"I care deeply about having news stories about my community beyond what the crime desk churns out, since there is a negative reputation we are working hard to turn around," Winder told The Salt Lake Tribune. "In a three-month period, 16 percent of Salt Lake Tribune stories that mentioned West Valley City were about crime, but 56 percent of Deseret News stories about my city were about crime."
The articles were submitted through Deseret Connect, a venue for freelance writers to contribute to the Deseret News, KSL, Mormon Times and LDS Church News. Winder set up a Deseret Connect account under the Burwash name the same name he used on articles he wrote that were published in the Oquirrh Times, a newspaper serving West Valley City, Magna and Kearns.
Winder said the Oquirrh Times editor knew he was the author of the articles. He decided to do the same with the Deseret News but did not inform the editors that he was the writer after he attended an event last year where Clark Gilbert, president and CEO of Deseret News, talked about Deseret Connect, Winder said. When he asked Gilbert when his paper was going to resume covering the city, the editor said the News didn't have the resources and that someone who attends city events and likes to write could contribute articles, according to Winder.
The articles published in the News under the Burwash name were about a new Buddhist temple in West Valley City; an update on the TRAX construction; and the Taylorsville city budget.
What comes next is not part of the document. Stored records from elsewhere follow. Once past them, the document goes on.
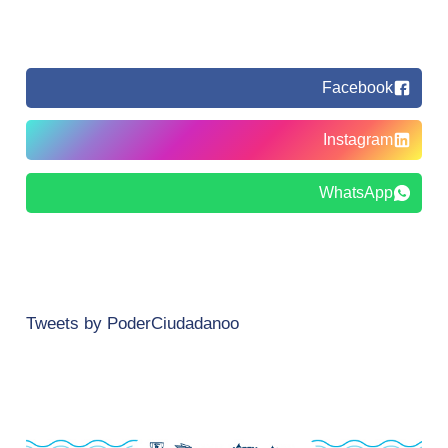
Facebook
Instagram
WhatsApp
Tweets by PoderCiudadanoo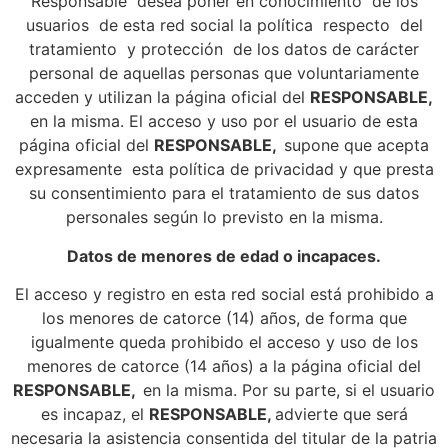
Responsable desea poner en conocimiento de los
usuarios de esta red social la política respecto del
tratamiento y protección de los datos de carácter
personal de aquellas personas que voluntariamente
acceden y utilizan la página oficial del
RESPONSABLE,
en la misma. El acceso y uso por el usuario de esta
página oficial del
RESPONSABLE,
supone que acepta
expresamente esta política de privacidad y que presta
su consentimiento para el tratamiento de sus datos
personales según lo previsto en la misma.
Datos de menores de edad o incapaces.
El acceso y registro en esta red social está prohibido a
los menores de catorce (14) años, de forma que
igualmente queda prohibido el acceso y uso de los
menores de catorce (14 años) a la página oficial del
RESPONSABLE,
en la misma. Por su parte, si el usuario
es incapaz, el
RESPONSABLE,
advierte que será
necesaria la asistencia consentida del titular de la patria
The budget story was written by his sister, Aimee Newton, Winder said.
A fourth article, about a former UTOPIA contractor accused of extortion, was published by KSL.com.
"All of the articles submitted by Richard Burwash were 100 percent truthful, accurate, and verifiable," Winder said.
He defended using a pen name, citing famous authors who wrote under pseudonyms, including Benjamin Franklin, Alexander Hamilton and James Madison.
Winder said he decided to drop the pen name in the spring after Mark Willes, CEO and president of Deseret Management Corp., told him that Deseret Connect preferred that its writers not use pen names.
"That's when Richard Burwash disappeared and I created a Deseret Connect account for 'Mike Winder,' " the mayor said. He wrote opinion pieces under his own name.
Meanwhile, he told Deseret Connect officials that Burwash had moved to London.
Winder said he voluntarily informed the News on Monday about the pen name because "I do believe in transparency and openness."
"I thought it was probably well that this come out," Winder said.
He added that, with 2,000 contributors, there are probably "some holes" in the Deseret Connect system.
"Ironically, there will be those that criticize these actions using a pen name themselves or screen names on comment boards," Winder said.